07. Models Optimization: Optimizing the Optimizer
AI For Trading C6 L1 A05 Models Optimization V2
Understanding Gradient Descent and Hyperparameters
Overview:
- Explains concept and optimization process using gradient descent.
- Necessity of understanding hyperparameters for model optimization.
Gradient Descent Basics:
- Optimization technique to minimize functions.

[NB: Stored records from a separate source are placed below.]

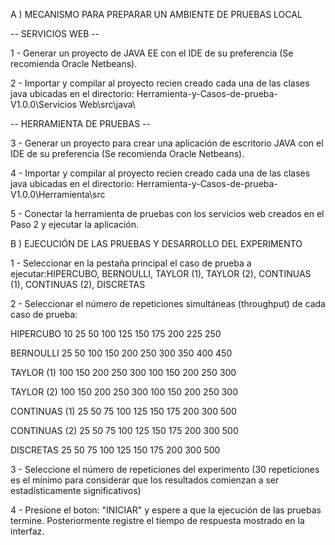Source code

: A ) MECANISMO PARA PREPARAR UN AMBIENTE DE PRUEBAS LOCAL

-- SERVICIOS WEB --

1 - Generar un proyecto de JAVA EE con el IDE de su preferencia (Se recomienda Oracle Netbeans).

2 - Importar y compilar al proyecto recien creado cada una de las clases java ubicadas en el directorio: Herramienta-y-Casos-de-prueba-V1.0.0\Servicios Web\src\java\

-- HERRAMIENTA DE PRUEBAS --

3 - Generar un proyecto para crear una aplicación de escritorio JAVA con el IDE de su preferencia (Se recomienda Oracle Netbeans).

4 - Importar y compilar al proyecto recien creado cada una de las clases java ubicadas en el directorio: Herramienta-y-Casos-de-prueba-V1.0.0\Herramienta\src

5 - Conectar la herramienta de pruebas con los servicios web creados en el Paso 2 y ejecutar la aplicación.

B ) EJECUCIÓN DE LAS PRUEBAS Y DESARROLLO DEL EXPERIMENTO

1 - Seleccionar en la pestaña principal el caso de prueba a ejecutar:HIPERCUBO, BERNOULLI, TAYLOR (1), TAYLOR (2), CONTINUAS (1), CONTINUAS (2), DISCRETAS

2 - Seleccionar el número de repeticiones simultáneas (throughput) de cada caso de prueba:

HIPERCUBO	10	25	50	100	125	150	175	200	225	250

BERNOULLI	25	50	100	150	200	250	300	350	400	450

TAYLOR (1)	100	150	200	250	300	100	150	200	250	300

TAYLOR (2)	100	150	200	250	300	100	150	200	250	300

CONTINUAS (1)	25	50	75	100	125	150	175	200	300	500

CONTINUAS (2)	25	50	75	100	125	150	175	200	300	500

DISCRETAS	25	50	75	100	125	150	175	200	300	500

3 - Seleccione el número de repeticiones del experimento (30 repeticiones es el mínimo para considerar que los resultados comienzan a ser estadísticamente significativos)

4 - Presione el boton: "INICIAR" y espere a que la ejecución de las pruebas termine. Posteriormente registre el tiempo de respuesta mostrado en la interfaz.
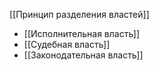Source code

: [[Принцип разделения властей]]
- [[Исполнительная власть]]
- [[Судебная власть]]
- [[Законодательная власть]]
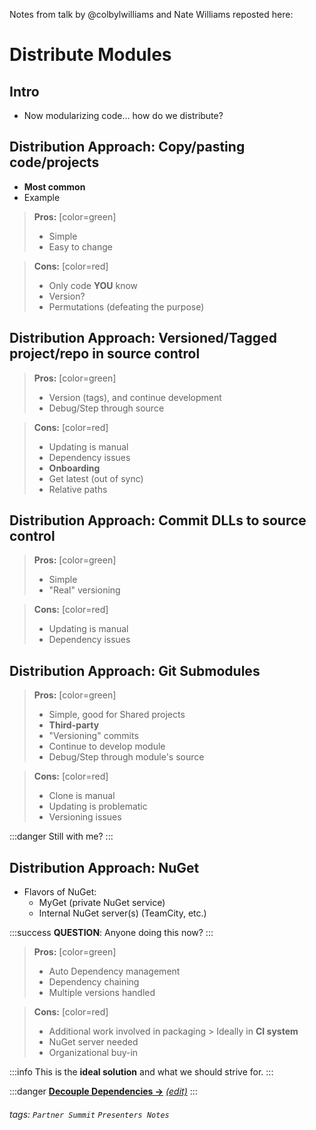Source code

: Notes from talk by @colbylwilliams and Nate Williams reposted here:

# Distribute Modules

## Intro

- Now modularizing code... how do we distribute?

## Distribution Approach: Copy/pasting code/projects

- **Most common**
- Example

> **Pros:** [color=green]
> - Simple
> - Easy to change

> **Cons:** [color=red]
> - Only code **YOU** know
> - Version?
> - Permutations (defeating the purpose)



## Distribution Approach: Versioned/Tagged project/repo in source control

> **Pros:** [color=green]
> - Version (tags), and continue development
> - Debug/Step through source

> **Cons:** [color=red]
> - Updating is manual
> - Dependency issues
> - **Onboarding**
> - Get latest (out of sync)
> - Relative paths



## Distribution Approach: Commit DLLs to source control

> **Pros:** [color=green]
> - Simple
> - "Real" versioning

> **Cons:** [color=red]
> - Updating is manual
> - Dependency issues



## Distribution Approach: Git Submodules

> **Pros:** [color=green]
> - Simple, good for Shared projects
> - **Third-party**
> - "Versioning" commits 
> - Continue to develop module 
> - Debug/Step through module's source

> **Cons:** [color=red]
> - Clone is manual
> - Updating is problematic 
> - Versioning issues

:::danger
Still with me?
:::


## Distribution Approach: NuGet

- Flavors of NuGet:
    - MyGet (private NuGet service)
    - Internal NuGet server(s) (TeamCity, etc.)

:::success
**QUESTION**: Anyone doing this now?
:::

> **Pros:** [color=green]
> - Auto Dependency management
> - Dependency chaining
> - Multiple versions handled

> **Cons:** [color=red]
> - Additional work involved in packaging
    > Ideally in **CI system**
> - NuGet server needed
> - Organizational buy-in


:::info
This is the **ideal solution** and what we should strive for.
:::

:::danger
**[Decouple Dependencies ->][10]**
[_(edit)_][11]
:::



[0]:https://github.com/xamarin/XamarinComponents
[10]:https://hackmd.io/s/rJtF2ep8e
[11]:https://hackmd.io/KzCGEYAYDMDYGYC0AOARpALIjz6ReqIgJwCm08sATMeBsBqkA===?both "edit"


###### tags: `Partner Summit` `Presenters Notes`
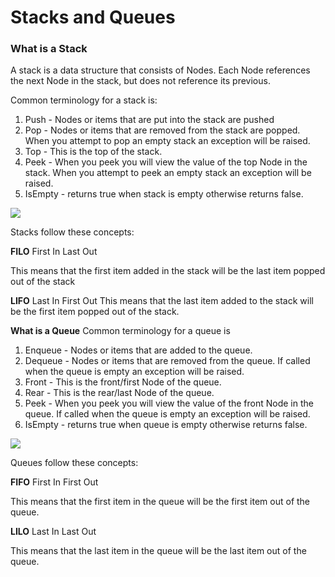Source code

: # Stacks and Queues
### What is a Stack

A stack is a data structure that consists of Nodes. Each Node references the next Node in the stack, but does not reference its previous.

Common terminology for a stack is:

1. Push - Nodes or items that are put into the stack are pushed
2. Pop - Nodes or items that are removed from the stack are popped. When you attempt to pop an empty stack an exception will be raised.
3. Top - This is the top of the stack.
4. Peek - When you peek you will view the value of the top Node in the stack. When you attempt to peek an empty stack an exception will be raised.
5. IsEmpty - returns true when stack is empty otherwise returns false.

![](https://codefellows.github.io/common_curriculum/data_structures_and_algorithms/Code_401/class-10/resources/images/stack1.PNG)



Stacks follow these concepts:

**FILO**
First In Last Out

This means that the first item added in the stack will be the last item popped out of the stack

**LIFO**
Last In First Out
This means that the last item added to the stack will be the first item popped out of the stack.


**What is a Queue**
Common terminology for a queue is

1. Enqueue - Nodes or items that are added to the queue.
2. Dequeue - Nodes or items that are removed from the queue. If called when the queue is empty an exception will be raised.
3. Front - This is the front/first Node of the queue.
4. Rear - This is the rear/last Node of the queue.
5. Peek - When you peek you will view the value of the front Node in the queue. If called when the queue is empty an exception will be raised.
6. IsEmpty - returns true when queue is empty otherwise returns false.

![](https://codefellows.github.io/common_curriculum/data_structures_and_algorithms/Code_401/class-10/resources/images/Queue.PNG)



Queues follow these concepts:

**FIFO**
First In First Out

This means that the first item in the queue will be the first item out of the queue.

**LILO**
Last In Last Out

This means that the last item in the queue will be the last item out of the queue.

- Models cost function adjustments using gradient slope.
- Iterative process: gradient-based adjustments in search of minimum.
- Aim: Accurate results.
Key Concepts:
- Gradient: Rate of change with respect to input.
- Learning rate: Control rate of descent movement.
- Influence parameters: Set trajectory and speed.
Factors Impacting Gradient Descent:
- Step size: Affects efficiency, convergence, stability.
- Convergent Solutions: Local minima, cost approximation.
Hyperparameters:
- Confer model tuning technique.
- Multiple parameters affecting rate, accuracy.
- Influence: Training dynamics.
Training Modes:
- Mini-batch: Gradual training, divided tasks, manageable phases.
- Stochastic Descent: Singular Element costing results
SOLUTION:
- Gradient descent does not minimize cost analytically; instead it tries to find approximate solutions through an iterative process.
- The learning rate determines how quickly the algorithm converges to the minimum.
- Choosing a suitable mini-batch size allows for a trade-off between convergence speed and gradient accuracy.